Turnover is an enormous cash flow drain. Unfortunately, too many companies think of turnover as a necessary evil you must live with. Nothing could be further from the truth. You can reduce turnover with an immediate positive impact to cash flow and your bottom line. Here’s how:
- Start hiring people who will want to stay with you.
- Continually treat them right so they will stay, day after day, month after month, year after year.
Here’s what it takes to get this done:
Identify the profile of your best, most-senior employees at their time of hire. We’ll call these people star employees. What you’ll need is data from the original application of each star employee. Using a spreadsheet format, record all the data you can from each star employee’s application. Typical categories are education level, length of working career, number of prior jobs, marital status, type of prior job, average length of time on each prior job, how they learned about the opening, etc. The more data you can glean from your applications, the better.
Next, make a similar database, this time using application data from employees who quit, or were terminated. Start with the ones who exited most recently and work backwards until you reach the exact same number of people in your star database.
Next, compare the results of the two databases. Are there patterns? Are there clear differences between the two databases? Pinpoint the areas of clear-cut dichotomies. For instance, you may find your stars are predominantly retirees and your quitters were predominantly teens.
What this data is telling you is that in your existing corporate culture, you have a better chance of keeping a retiree, and therefore, should be recruiting more retirees. With this new knowledge, you might try a special in-house employee referral program where eligibility requires a certain length of service. This service requirement would automatically result in referrals of friends from your stars! Or, you might advertise in your senior paper, and cancel your college campus want-ads. Your objective at this stage is to increase your applicant pool with more people that fit your star profile. If more of the right people apply, there is less pressure to hire the ones you now know statistically will have little chance of staying on the job.
Make the application process easy for your target group. Once we know exactly who we want applying, we need to make the process easy for them. For instance, if it’s retirees we are seeking, we don’t want a fine-print application — we need one with larger print that is easily read. This is just one example. With your star employee profile in hand, think through any and all ways to make it easier for star profile applicants to find your job and get hired.

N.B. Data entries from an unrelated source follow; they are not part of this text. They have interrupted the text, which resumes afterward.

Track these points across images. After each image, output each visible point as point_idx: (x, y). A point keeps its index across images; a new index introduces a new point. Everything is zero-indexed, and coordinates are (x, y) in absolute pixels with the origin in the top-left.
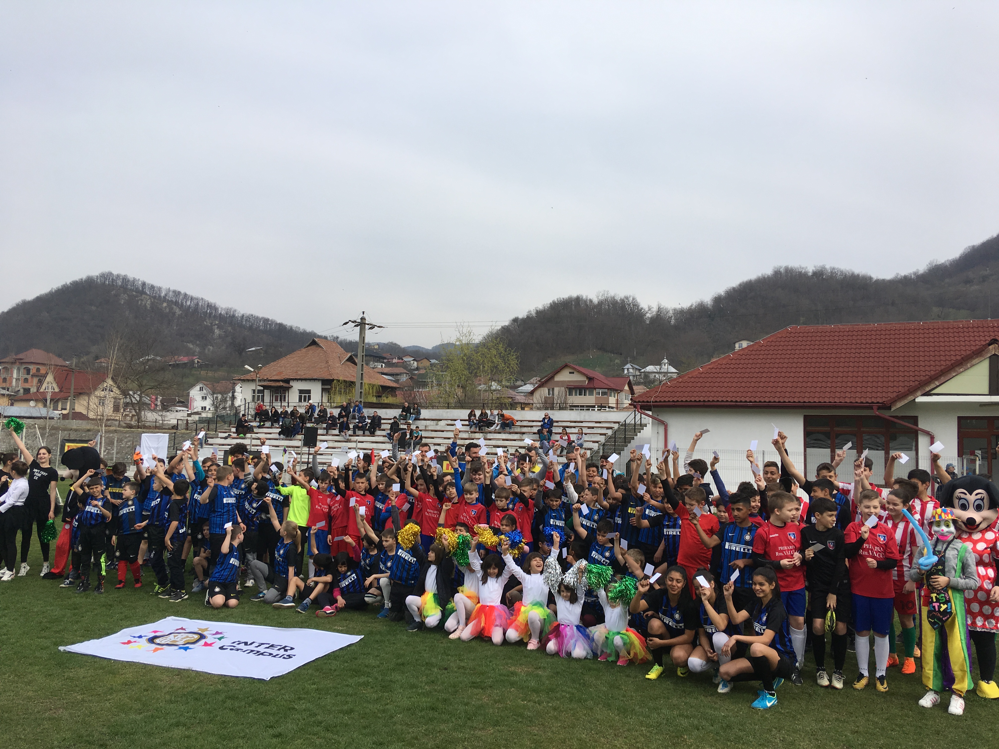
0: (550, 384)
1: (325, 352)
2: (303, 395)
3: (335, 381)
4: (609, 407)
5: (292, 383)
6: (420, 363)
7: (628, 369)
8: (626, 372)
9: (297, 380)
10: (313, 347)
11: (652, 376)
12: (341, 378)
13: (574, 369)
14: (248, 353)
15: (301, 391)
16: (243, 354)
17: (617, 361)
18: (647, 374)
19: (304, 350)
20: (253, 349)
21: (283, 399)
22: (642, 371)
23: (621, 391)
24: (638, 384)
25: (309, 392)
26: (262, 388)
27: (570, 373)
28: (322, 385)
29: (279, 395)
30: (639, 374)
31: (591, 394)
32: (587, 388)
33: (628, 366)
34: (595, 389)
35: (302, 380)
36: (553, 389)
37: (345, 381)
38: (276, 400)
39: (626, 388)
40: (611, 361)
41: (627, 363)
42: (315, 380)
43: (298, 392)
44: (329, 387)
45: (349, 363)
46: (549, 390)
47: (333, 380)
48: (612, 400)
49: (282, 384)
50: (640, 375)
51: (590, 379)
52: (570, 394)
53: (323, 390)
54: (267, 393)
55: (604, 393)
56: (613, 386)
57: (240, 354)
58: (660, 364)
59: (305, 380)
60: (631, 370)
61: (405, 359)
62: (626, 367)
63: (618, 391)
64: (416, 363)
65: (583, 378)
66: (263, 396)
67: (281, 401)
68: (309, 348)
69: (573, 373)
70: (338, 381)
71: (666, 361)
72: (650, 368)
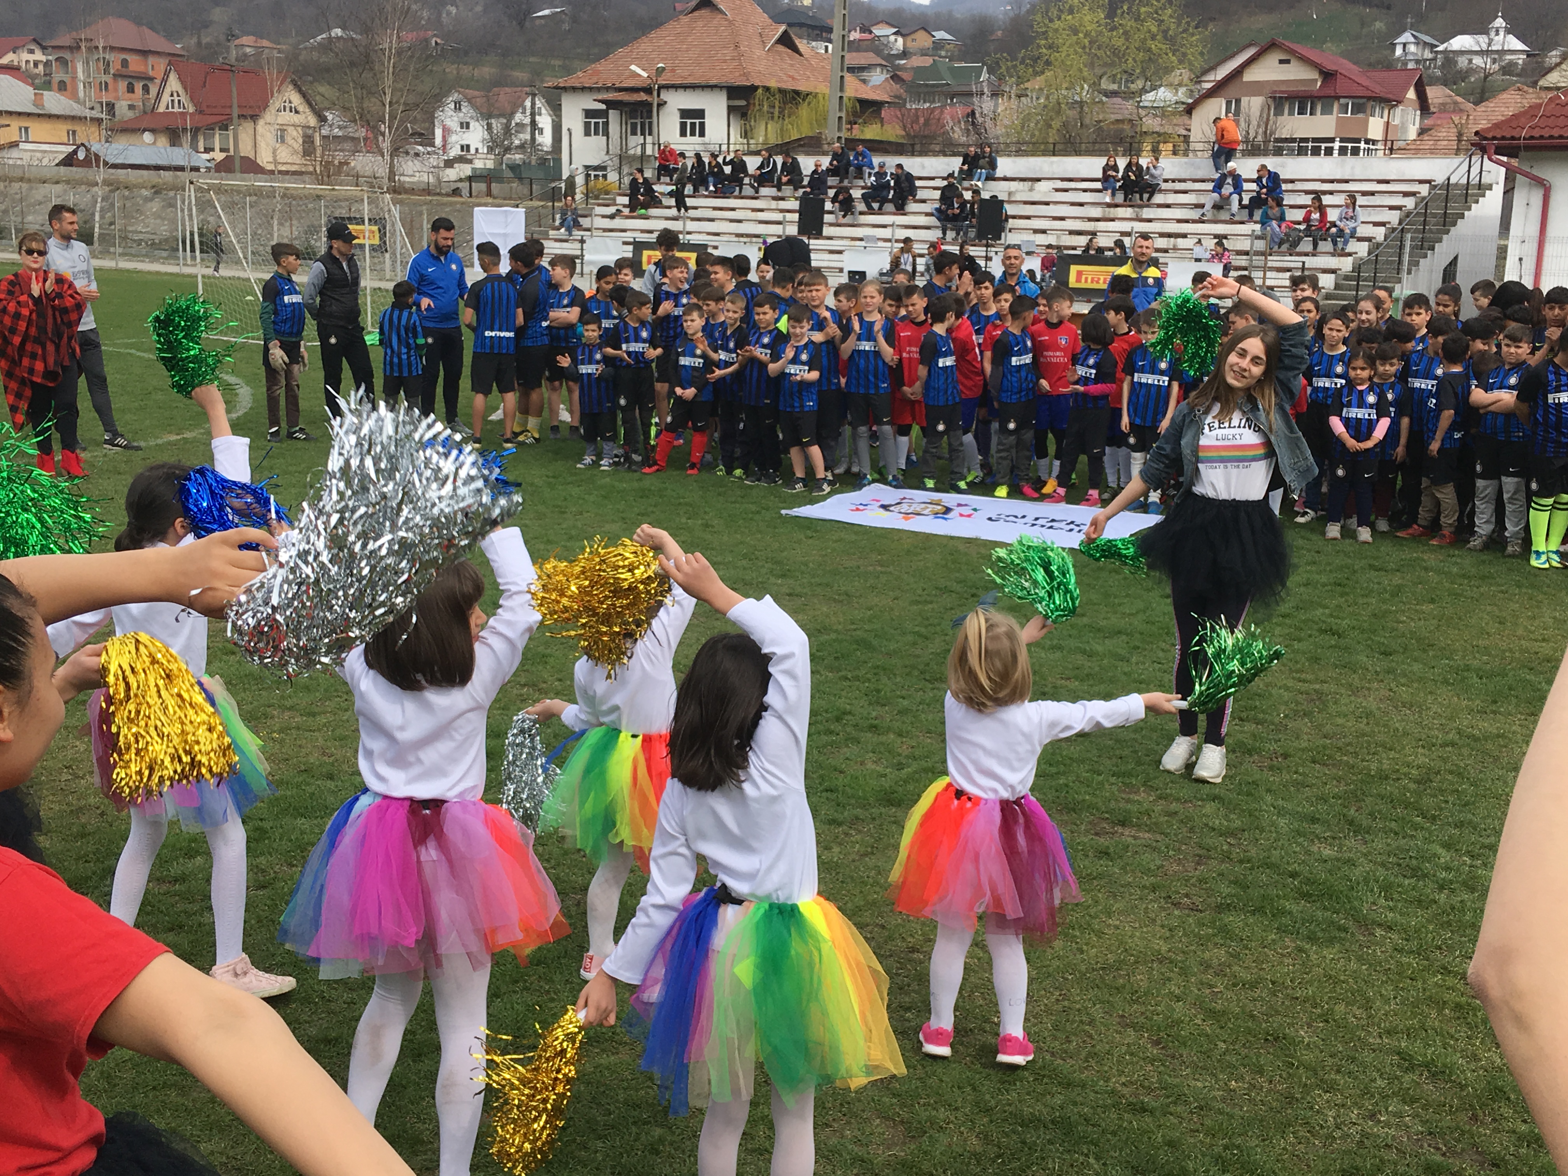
0: (1232, 90)
1: (731, 23)
2: (689, 121)
3: (760, 91)
4: (1367, 142)
5: (665, 95)
6: (909, 39)
7: (1405, 45)
8: (1399, 51)
9: (675, 87)
10: (704, 12)
11: (1462, 62)
12: (773, 84)
13: (1293, 52)
14: (538, 22)
15: (685, 114)
16: (527, 24)
17: (1378, 25)
18: (1450, 58)
19: (685, 20)
20: (546, 12)
21: (647, 129)
22: (1441, 48)
23: (1399, 102)
24: (1434, 81)
25: (700, 114)
26: (604, 107)
27: (1281, 62)
28: (729, 98)
29: (638, 121)
30: (1430, 56)
31: (1327, 111)
32: (1319, 98)
33: (1407, 37)
34: (1338, 98)
35: (685, 87)
36: (1238, 101)
37: (780, 91)
38: (634, 133)
39: (1411, 94)
40: (1363, 24)
41: (1404, 31)
42: (712, 87)
43: (678, 115)
44: (743, 103)
45: (781, 48)
46: (1229, 103)
47: (754, 88)
48: (1375, 127)
49: (643, 97)
50: (1435, 59)
51: (1328, 76)
52: (1279, 112)
53: (731, 109)
54: (614, 116)
55: (1357, 109)
56: (1379, 90)
57: (521, 24)
58: (1485, 31)
59: (693, 87)
60: (1412, 48)
61: (878, 31)
62: (1401, 39)
63: (1390, 102)
64: (900, 40)
65: (1313, 75)
66: (606, 124)
67: (643, 134)
68: (696, 14)
69: (1287, 62)
70: (767, 89)
71: (1499, 22)
72: (1461, 42)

Sharpen up your hiring procedures. This usually means applicant testing plus streamlining the interview and due diligence procedures. Pre-employment tests can help you weed out the turkeys and identify the potential stars much more easily.
For efficiency’s sake, only interview the candidates who meet your profile criteria and pass your pre-employment tests.
Offer meaningful orientation and training. No matter how great your hiring process, day one on the job is the true reality. Although there are the mandatory tax forms, safety issues, etc., try to think from the new hire’s perspective. Plan activities that make them feel good about their decision to work for your company.
Unfortunately, many companies end up sitting the new hire alone in a back room with tax forms to complete and safety videos to watch. This can be pretty depressing for the new hire and burst their excitement bubble about your company.
Once you’ve passed the first day hurdle, next comes training. Efficient organizations have standardized checklists for each position and a logical sequence for learning the tasks. Whenever possible, each new hire should have a mentor or trainer responsible for their success and available for questions.
Keep employees challenged. To keep employees happy and motivated year after year, they need mental challenges, the feeling of self-worth through valued input, and for some, a clear path of advancement where monetary rewards increase with job responsibility. In addition, to retain employees, a company’s culture must constantly show respect for the individual, including awareness and empathy of the employees non-working life — family and outside interests. This may mean accommodations for unexpected time off, or even flexible working hours or day care arrangements.
If turnover is a problem for your company and you want better results, you must change your hiring and retention system. Remember the definition of insanity is doing the same thing over and over again while expecting a different result. Use these steps now, before the year-end, to change your personnel system. It will be worth it!